** Directions **
Pull out each line of the listing below that contains the word "chart". Uppercase and lowercase letters count as different.

** Provided records **
::::

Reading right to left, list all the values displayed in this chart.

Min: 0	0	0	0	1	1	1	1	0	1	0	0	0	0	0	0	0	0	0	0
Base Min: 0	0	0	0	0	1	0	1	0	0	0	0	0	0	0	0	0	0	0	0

::::

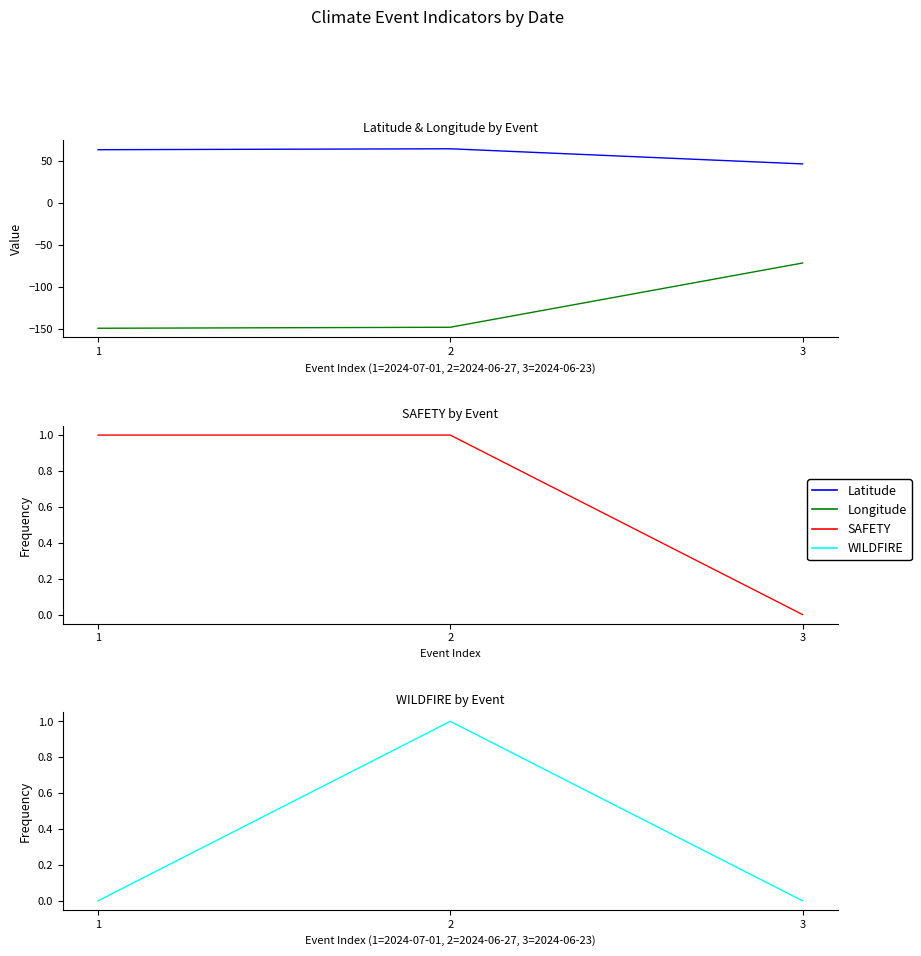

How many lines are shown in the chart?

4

::::

** Output of the exercise **
Reading right to left, list all the values displayed in this chart.
How many lines are shown in the chart?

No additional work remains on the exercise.